◆ **Data extract**
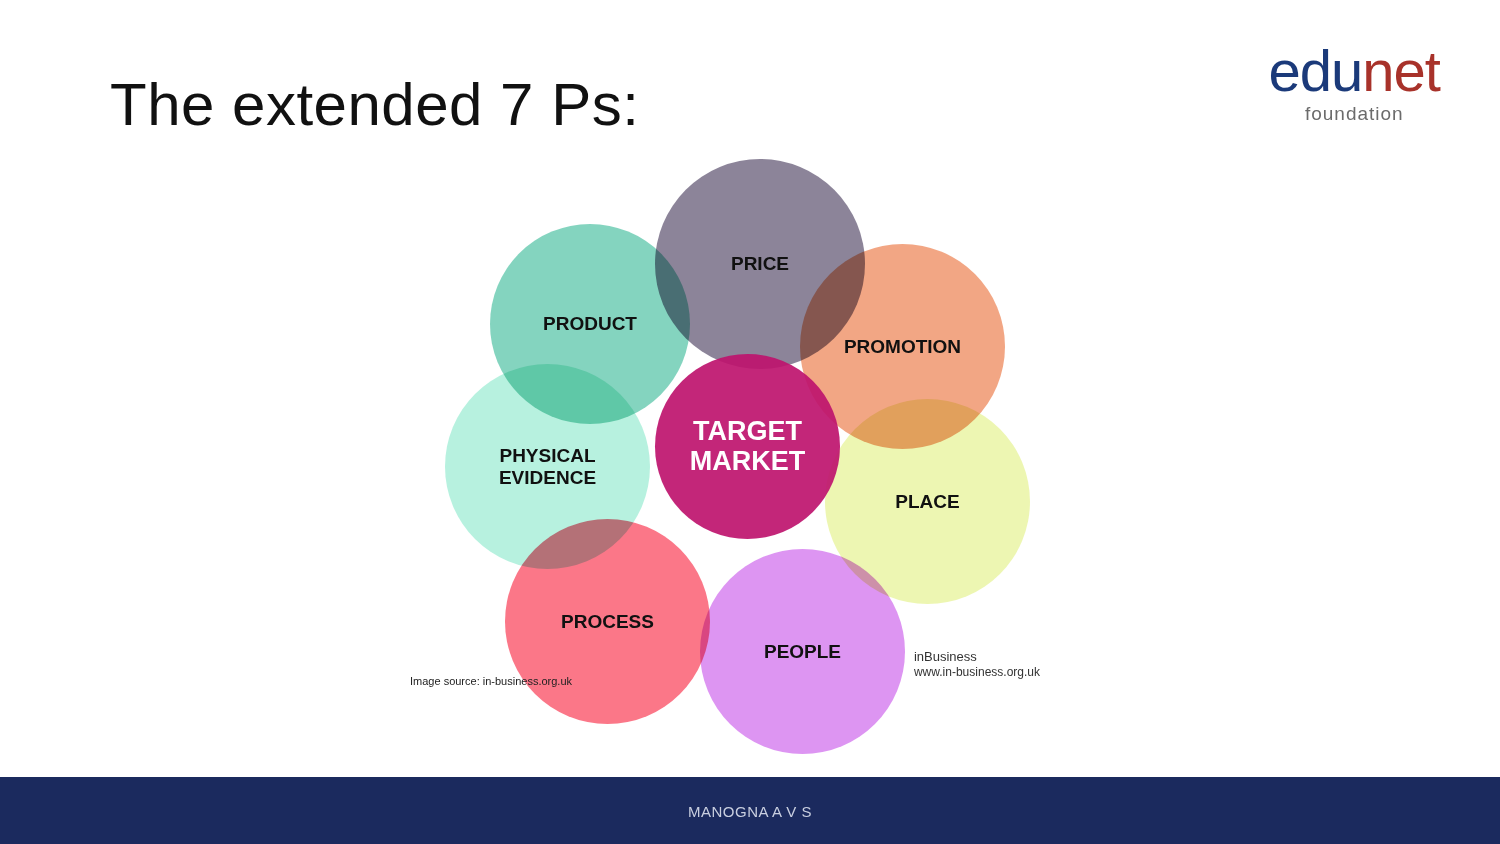edu net
foundation
The extended 7 Ps:
PRICE
PRODUCT
PROMOTION
PHYSICAL
EVIDENCE
PLACE
PROCESS
PEOPLE
TARGET
MARKET
inBusiness
www.in-business.org.uk
Image source: in-business.org.uk
MANOGNA A V S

◆ **Exercise aim**
Reproduce the listing word for word, but keep the pictures out of it.

◆ **Expected answer**
edu net
foundation
The extended 7 Ps:
PRICE
PRODUCT
PROMOTION
PHYSICAL
EVIDENCE
PLACE
PROCESS
PEOPLE
TARGET
MARKET
inBusiness
www.in-business.org.uk
Image source: in-business.org.uk
MANOGNA A V S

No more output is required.